**To-do item:**
Below are some records; copy each line in them that contains "pasta".

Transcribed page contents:
***
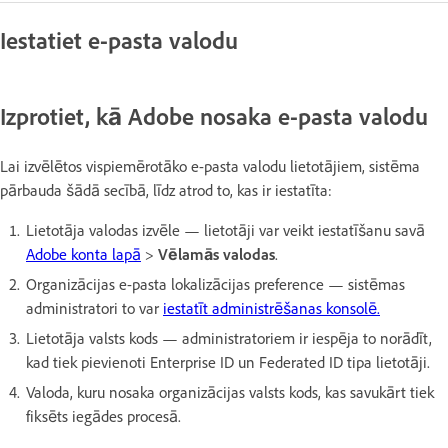
Iestatiet e-pasta valodu
Izprotiet, kā Adobe nosaka e-pasta valodu
Lai izvēlētos vispiemērotāko e-pasta valodu lietotājiem, sistēma
pārbauda šādā secībā, līdz atrod to, kas ir iestatīta:
Lietotāja valodas izvēle — lietotāji var veikt iestatīšanu savā
Adobe konta lapā
>
Vēlamās valodas
.
Organizācijas e-pasta lokalizācijas preference — sistēmas
administratori to var
iestatīt administrēšanas konsolē.
Lietotāja valsts kods — administratoriem ir iespēja to norādīt,
kad tiek pievienoti Enterprise ID un Federated ID tipa lietotāji.
Valoda, kuru nosaka organizācijas valsts kods, kas savukārt tiek
fiksēts iegādes procesā.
***
**Output for this exercise:**
Iestatiet e-pasta valodu
Izprotiet, kā Adobe nosaka e-pasta valodu
Lai izvēlētos vispiemērotāko e-pasta valodu lietotājiem, sistēma
Organizācijas e-pasta lokalizācijas preference — sistēmas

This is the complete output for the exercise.